Idéal en cas de déménagement contraint ou d’infestation lourde résistante aux insecticides.
Le traitement à la vapeur : ciblé
La vapeur sèche à 220°C tue les punaises au contact. Utilisée en complément (matelas, coutures, plinthes).
- Avantages : précis, sans produit chimique, immédiat.
- Inconvénients : portée limitée (1-2 cm), ne pénètre pas les fissures profondes.
- Coût : 250-600 € en méthode complémentaire.
La cryogénation : zones sensibles
La projection de CO2 liquide à -78°C tue par choc thermique.
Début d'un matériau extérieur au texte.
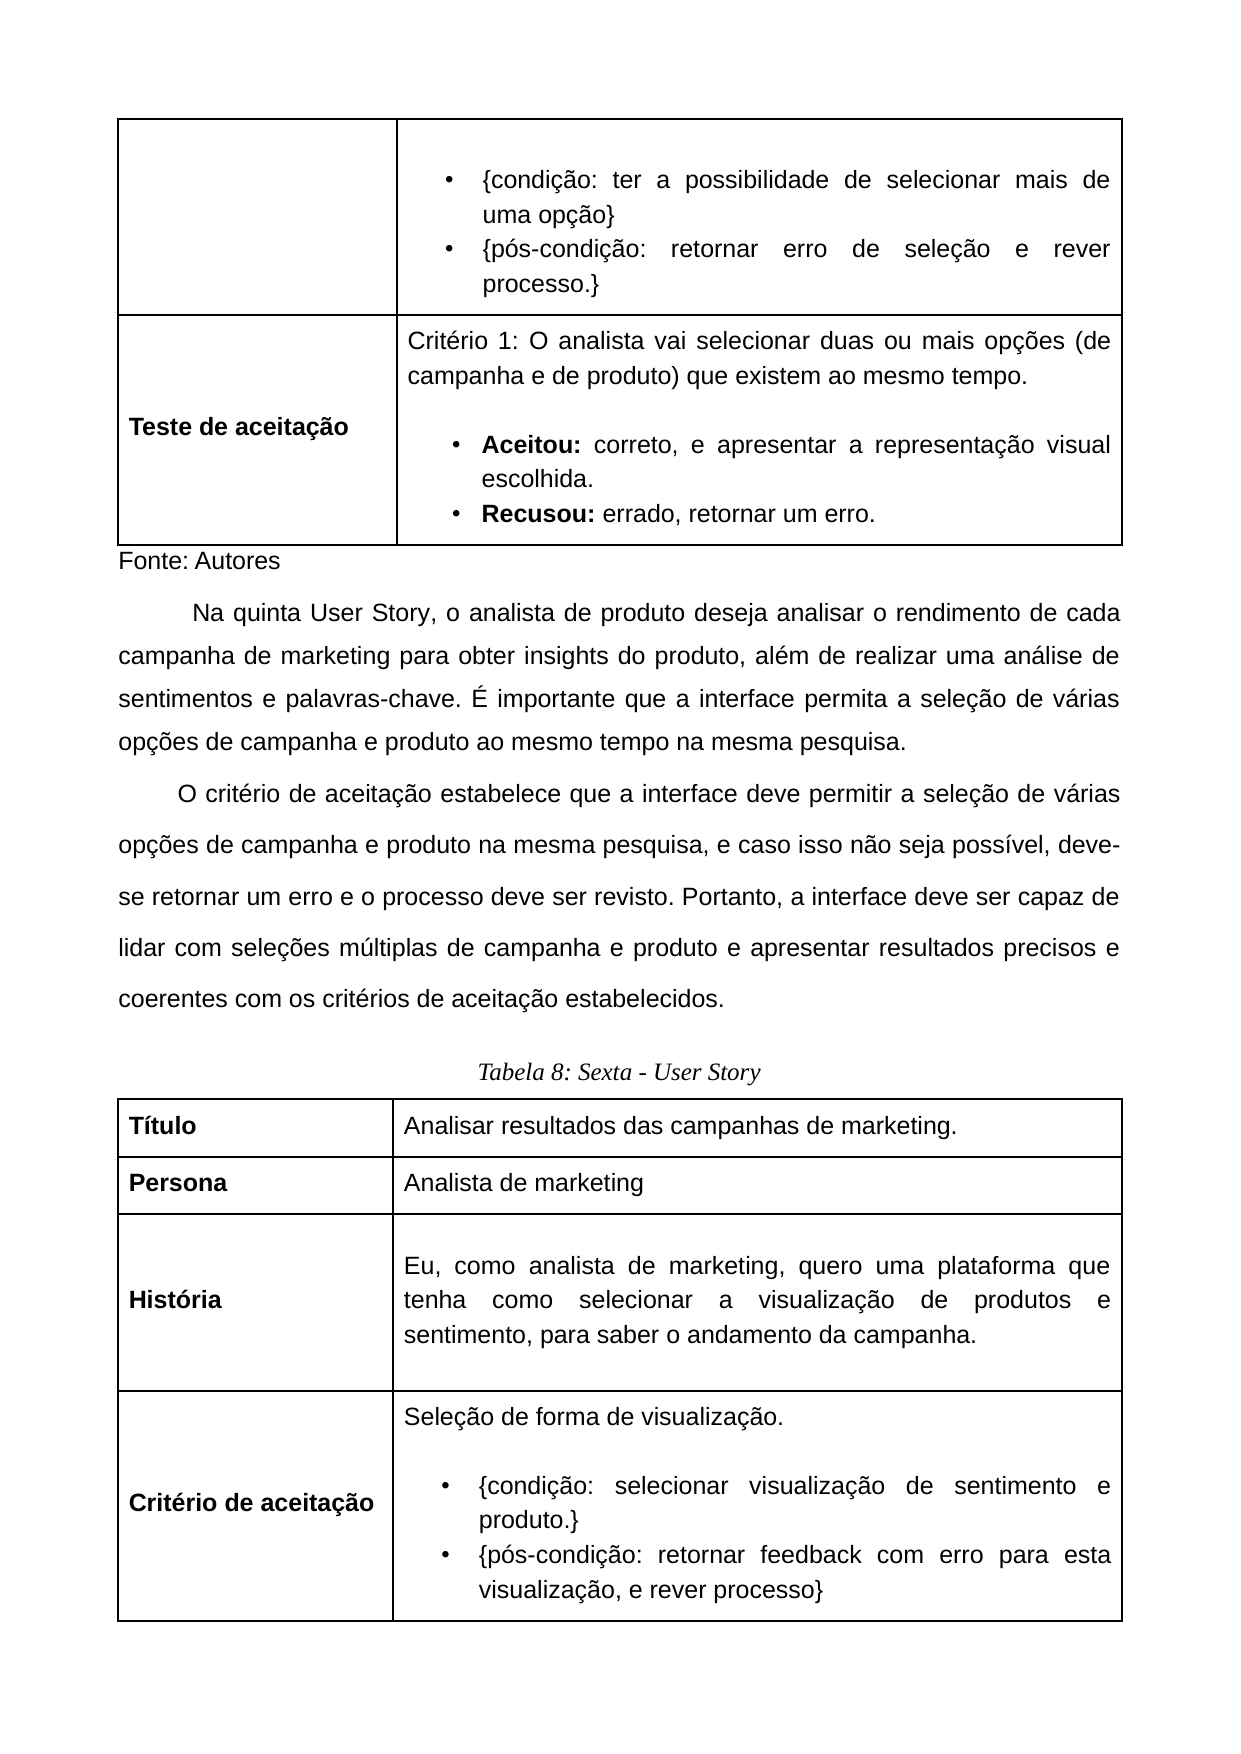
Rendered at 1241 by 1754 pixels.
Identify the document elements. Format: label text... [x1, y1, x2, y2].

table_cell [119, 120, 396, 314]
table_cell Persona [119, 1158, 392, 1213]
table_cell Seleção de forma de visualização. {condição: selecionar visualização de sentimento e produto.} {pós-condição: retornar feedback com erro para esta visualização, e rever processo} [394, 1392, 1121, 1619]
table_header Analisar resultados das campanhas de marketing. [394, 1100, 1121, 1156]
table_cell Quero selecionar as campanhas e os produtos na mesma pesquisa. {condição: ter a possibilidade de selecionar mais de uma opção} {pós-condição: retornar erro de seleção e rever processo.} [398, 120, 1121, 314]
text Na quinta User Story, o analista de produto deseja analisar o rendimento de cada campanha de marketing para obter insights do produto, além de realizar uma análise de sentimentos e palavras-chave. É importante que a interface permita a seleção de várias opções de campanha e produto ao mesmo tempo na mesma pesquisa. [118, 597, 1122, 756]
text Fonte: Autores [118, 546, 1122, 574]
table_cell Analista de marketing [394, 1158, 1121, 1213]
table_cell Teste de aceitação [119, 316, 396, 544]
text O critério de aceitação estabelece que a interface deve permitir a seleção de várias opções de campanha e produto na mesma pesquisa, e caso isso não seja possível, deve-se retornar um erro e o processo deve ser revisto. Portanto, a interface deve ser capaz de lidar com seleções múltiplas de campanha e produto e apresentar resultados precisos e coerentes com os critérios de aceitação estabelecidos. [118, 779, 1122, 1013]
table_cell História [119, 1215, 392, 1389]
table_cell Critério 1: O analista vai selecionar duas ou mais opções (de campanha e de produto) que existem ao mesmo tempo. Aceitou: correto, e apresentar a representação visual escolhida. Recusou: errado, retornar um erro. [398, 316, 1121, 544]
table_cell Critério de aceitação [119, 1392, 392, 1619]
table_cell Eu, como analista de marketing, quero uma plataforma que tenha como selecionar a visualização de produtos e sentimento, para saber o andamento da campanha. [394, 1215, 1121, 1389]
text Tabela 8: Sexta - User Story [118, 1057, 1122, 1086]
table_header Título [119, 1100, 392, 1156]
Réservée aux zones sensibles (électronique, livres anciens, mobilier de valeur).
- Avantages : aucun produit, aucune chaleur, pas de résidu.
- Inconvénients : coût élevé, faible volume traité par session, technicité.
- Coût : 600-1 500 €.
Tableau de décision : quelle méthode choisir
| Situation | Méthode recommandée |
| Infestation légère, premier traitement | Chimique 2-3 passages |
| Infestation lourde ou résistante | Thermique chaleur sèche |
| Déménagement contraint <15 jours | Thermique chaleur sèche |
| Femme enceinte, jeunes enfants, asthmatiques | Thermique ou cryogénation |
| Mobilier de valeur, livres anciens | Cryogénation localisée |
| Récidive après 1er traitement chimique | Thermique pour éviter résistance |
| Petit budget, infestation localisée | Chimique + vapeur en complément |
Les erreurs à éviter
- Pulvériser soi-même un produit grand public : disperse les punaises et provoque des résistances.
- Choisir un seul passage chimique : insuffisant pour tuer les œufs (cycle 7-10 jours).
- Mélanger plusieurs prestataires sans coordination : crée des trous dans le protocole.
- Refuser le contrôle final à 4-6 semaines : prive de la garantie de retraitement gratuit.
Le protocole hybride : souvent le meilleur ratio coût/efficacité
De nombreux professionnels combinent désormais :
- 1 passage chimique sur l’ensemble du logement (préventif et curatif).
- 1 passage vapeur sur matelas, sommier, plinthes, coutures.
- 1 traitement cryogénation sur zones sensibles (électronique, valeurs).
- 2e passage chimique 14 jours plus tard.
Coût : 600-1 200 € pour un T3 standard. Efficacité supérieure à 95 %, comparable au thermique pur, à un coût réduit.
Le rôle du locataire pendant le traitement
- Préparation du logement selon liste fournie par le prestataire (lavage 60°C, vidage des armoires, démontage de meubles).
- Évacuation du logement pendant la durée du traitement.
- Réintégration uniquement après aération complète (4-12 h selon méthode).
- Surveillance des piqûres et indices les semaines suivantes.
- Retour au prestataire au moindre signe entre les passages.